• [What is needed] Print every line of the following records verbatim, with no changes to spacing, punctuation, or numeric values.

• [Data extract]
>>

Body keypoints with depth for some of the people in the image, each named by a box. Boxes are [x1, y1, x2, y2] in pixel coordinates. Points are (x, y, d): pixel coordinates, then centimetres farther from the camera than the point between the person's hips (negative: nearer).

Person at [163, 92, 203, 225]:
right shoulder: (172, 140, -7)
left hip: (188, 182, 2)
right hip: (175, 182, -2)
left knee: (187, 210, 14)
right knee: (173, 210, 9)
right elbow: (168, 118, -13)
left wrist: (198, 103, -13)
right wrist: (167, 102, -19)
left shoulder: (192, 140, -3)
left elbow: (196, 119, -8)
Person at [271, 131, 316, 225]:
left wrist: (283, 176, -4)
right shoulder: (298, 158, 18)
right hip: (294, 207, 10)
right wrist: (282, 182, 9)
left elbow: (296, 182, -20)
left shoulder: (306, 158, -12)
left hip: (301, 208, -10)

<<

• [Output]
Body keypoints with depth for some of the people in the image, each named by a box. Boxes are [x1, y1, x2, y2] in pixel coordinates. Points are (x, y, d): pixel coordinates, then centimetres farther from the camera than the point between the person's hips (negative: nearer).

Person at [163, 92, 203, 225]:
right shoulder: (172, 140, -7)
left hip: (188, 182, 2)
right hip: (175, 182, -2)
left knee: (187, 210, 14)
right knee: (173, 210, 9)
right elbow: (168, 118, -13)
left wrist: (198, 103, -13)
right wrist: (167, 102, -19)
left shoulder: (192, 140, -3)
left elbow: (196, 119, -8)
Person at [271, 131, 316, 225]:
left wrist: (283, 176, -4)
right shoulder: (298, 158, 18)
right hip: (294, 207, 10)
right wrist: (282, 182, 9)
left elbow: (296, 182, -20)
left shoulder: (306, 158, -12)
left hip: (301, 208, -10)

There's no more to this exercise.